Creature infernali divorano i dannati, miniatura di scuola francese tratta dall’Apocalisse di Cambrai, secolo XIII, Ms. 422. Cambrai, Francia, Biblioteca Municipale.
Creature infernali divorano i dannati, miniatura di scuola francese tratta dall’Apocalisse di Cambrai, secolo XIII, Ms. 422. Cambrai, Francia, Biblioteca Municipale.

"Essere gettati nella Geenna
dove il loro verme non muore
e il fuoco non si estingue.
Ognuno sarà salato col fuoco".


(Marco 9,47-49)

Questa frase di Gesù è, per il lettore moderno, un condensato di oscurità che cercheremo di dissolvere assumendone le singole componenti. Partiamo dalla più facile, la Geenna.
Cristo sta denunciando il peccato dello scandalo che fa inciampare «questi piccoli che credono in me» (Marco 9,42), cioè chi è fragile nella fede e può essere facilmente messo in crisi.

### Voci memorizzate
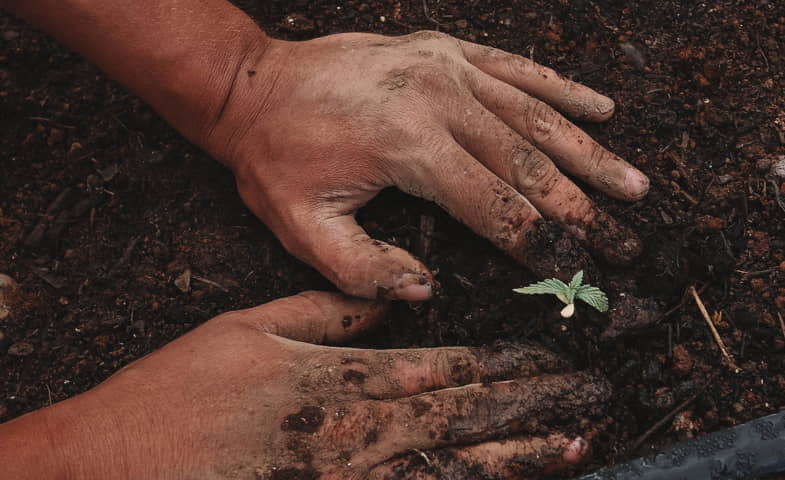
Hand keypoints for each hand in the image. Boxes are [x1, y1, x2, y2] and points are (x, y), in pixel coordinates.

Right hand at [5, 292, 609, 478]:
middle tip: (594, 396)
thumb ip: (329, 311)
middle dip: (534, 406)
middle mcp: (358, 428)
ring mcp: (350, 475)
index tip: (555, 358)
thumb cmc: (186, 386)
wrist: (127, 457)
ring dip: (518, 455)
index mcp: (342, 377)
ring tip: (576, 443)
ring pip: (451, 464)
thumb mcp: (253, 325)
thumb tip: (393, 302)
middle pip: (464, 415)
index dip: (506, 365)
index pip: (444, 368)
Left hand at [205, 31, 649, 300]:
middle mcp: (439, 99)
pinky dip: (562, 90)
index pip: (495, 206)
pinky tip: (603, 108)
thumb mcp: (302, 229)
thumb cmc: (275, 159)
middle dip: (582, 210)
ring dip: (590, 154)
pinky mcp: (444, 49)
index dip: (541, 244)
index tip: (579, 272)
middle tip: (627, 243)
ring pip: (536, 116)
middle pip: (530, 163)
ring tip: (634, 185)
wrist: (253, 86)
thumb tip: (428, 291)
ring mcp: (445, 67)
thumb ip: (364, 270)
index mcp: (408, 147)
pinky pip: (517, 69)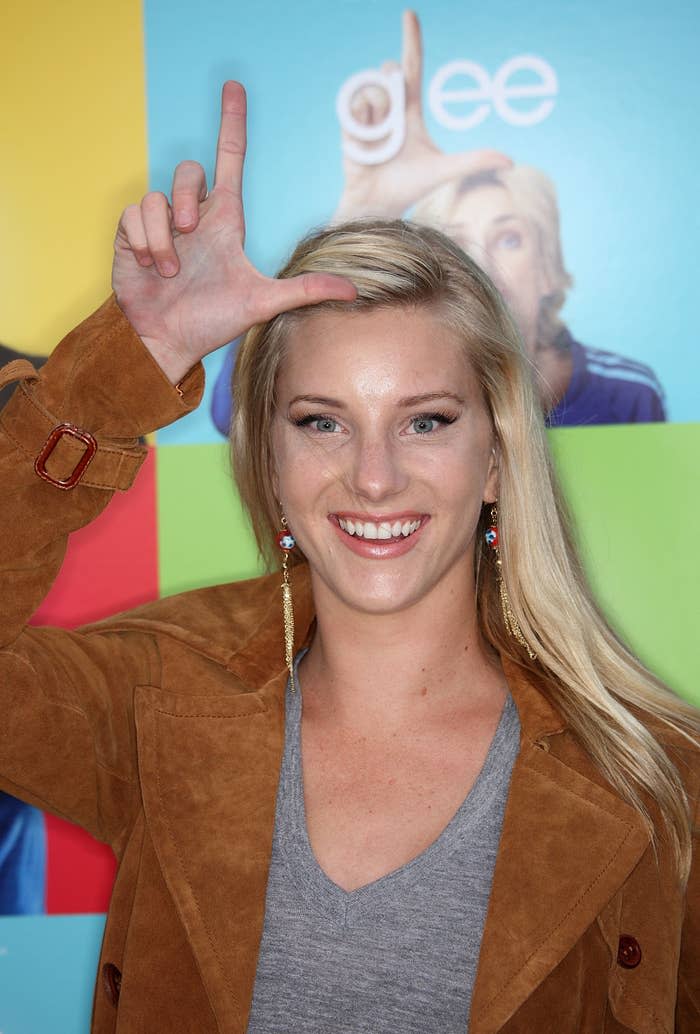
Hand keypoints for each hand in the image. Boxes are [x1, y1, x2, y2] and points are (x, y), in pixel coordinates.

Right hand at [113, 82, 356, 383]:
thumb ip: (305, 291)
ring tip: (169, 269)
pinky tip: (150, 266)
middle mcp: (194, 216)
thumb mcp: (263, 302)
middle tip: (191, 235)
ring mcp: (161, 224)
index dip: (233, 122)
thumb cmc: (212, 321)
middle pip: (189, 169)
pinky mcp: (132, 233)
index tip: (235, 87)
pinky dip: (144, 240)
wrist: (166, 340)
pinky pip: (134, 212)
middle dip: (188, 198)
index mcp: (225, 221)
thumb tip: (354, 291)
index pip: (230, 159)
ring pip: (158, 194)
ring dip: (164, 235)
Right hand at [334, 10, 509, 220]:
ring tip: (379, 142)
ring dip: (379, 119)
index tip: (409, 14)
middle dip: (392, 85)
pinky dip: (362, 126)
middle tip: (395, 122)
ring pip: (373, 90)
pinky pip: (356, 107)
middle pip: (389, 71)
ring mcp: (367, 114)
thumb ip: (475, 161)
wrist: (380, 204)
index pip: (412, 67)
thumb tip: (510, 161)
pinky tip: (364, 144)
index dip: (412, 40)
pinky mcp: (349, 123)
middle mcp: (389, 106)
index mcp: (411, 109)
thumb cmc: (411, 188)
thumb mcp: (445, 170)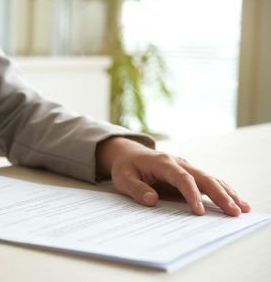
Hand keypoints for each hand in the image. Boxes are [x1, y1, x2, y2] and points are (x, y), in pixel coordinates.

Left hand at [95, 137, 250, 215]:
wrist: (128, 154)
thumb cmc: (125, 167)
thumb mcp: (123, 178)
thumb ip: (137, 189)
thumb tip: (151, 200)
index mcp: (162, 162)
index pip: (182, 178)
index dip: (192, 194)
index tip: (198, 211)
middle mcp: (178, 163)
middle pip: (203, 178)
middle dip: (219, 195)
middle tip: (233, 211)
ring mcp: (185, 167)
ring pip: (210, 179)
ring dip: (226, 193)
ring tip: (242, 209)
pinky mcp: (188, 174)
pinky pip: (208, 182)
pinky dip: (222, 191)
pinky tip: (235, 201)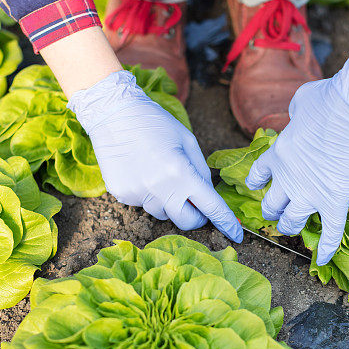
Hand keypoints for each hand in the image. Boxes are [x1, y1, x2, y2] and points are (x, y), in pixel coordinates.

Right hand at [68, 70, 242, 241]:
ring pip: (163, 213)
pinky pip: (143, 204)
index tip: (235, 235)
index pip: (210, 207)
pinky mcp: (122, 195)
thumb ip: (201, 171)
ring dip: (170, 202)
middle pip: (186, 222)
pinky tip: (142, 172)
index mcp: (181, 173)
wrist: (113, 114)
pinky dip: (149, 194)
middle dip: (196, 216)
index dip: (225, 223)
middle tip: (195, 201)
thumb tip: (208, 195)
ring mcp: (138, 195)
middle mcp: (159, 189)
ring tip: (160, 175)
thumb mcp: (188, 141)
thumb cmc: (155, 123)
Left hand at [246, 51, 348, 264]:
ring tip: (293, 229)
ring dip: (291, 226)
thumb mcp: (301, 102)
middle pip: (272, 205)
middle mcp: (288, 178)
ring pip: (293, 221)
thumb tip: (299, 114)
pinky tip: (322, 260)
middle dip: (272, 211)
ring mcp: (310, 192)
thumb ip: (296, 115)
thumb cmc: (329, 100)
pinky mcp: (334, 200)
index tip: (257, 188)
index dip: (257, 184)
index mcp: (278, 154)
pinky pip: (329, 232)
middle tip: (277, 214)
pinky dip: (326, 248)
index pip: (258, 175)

### Domande di studio
**a)** Rispondi a queste domande sul testo sulla Geenna:
(i) Da quale manoscritto proviene la miniatura e dove si conserva?
(ii) Da quale componente della frase di Gesù l'autore sceglie di partire?
(iii) Quale peccato sta denunciando Cristo?
**b)** Prosegui il testo sulla Geenna a partire dalla frase che lo chiude.
Per lo svolgimento non occorre consultare le voci.

### Soluzioni degli esercizi
**a)**
(i) Dall'Apocalisse di Cambrai, Ms. 422, conservata nella Biblioteca Municipale di Cambrai, in Francia.
(ii) Dalla Geenna, indicata come la più facile.
(iii) Il peccato dello scandalo che fa inciampare «questi piccoli che credono in me».

**b)**
Ebbene, lo scandalizzatore corre il rischio di essere gettato nella Geenna che era popolarmente divenuta un sinonimo di inferno. Ma che cos’era in sé, prima di diventare un simbolo della pena dei malvagi? Era una valle il cui nome topografico completo in ebraico era Ghe’-ben-Hinnon, ossia “valle del figlio di Hinnon”, deformato nel greco Gheenna, donde il nostro Geenna.

Ma come s’era acquistata questa triste fama? Secondo quanto riferiscono alcuni testi biblici (Geremia 19; 2Re 23,10), la valle era stata trasformata nella discarica di Gerusalemme, dato che si distendeva nella periferia ovest e sud dell’antica città. Là i rifiuti venivano inceneriti e là si compivano anche riti infami come i sacrifici di bambini, passati attraverso il fuoco, in onore del dio fenicio Molok, sacrifici proibiti dalla legge biblica (Levitico 18,21), eppure praticati anche da due re di Giuda, Acaz e Manasse. Facile era, quindi, considerare quel luogo impuro (sia materialmente sia religiosamente) come la sede della condanna degli empi, l’inferno dalle fiamme inestinguibili.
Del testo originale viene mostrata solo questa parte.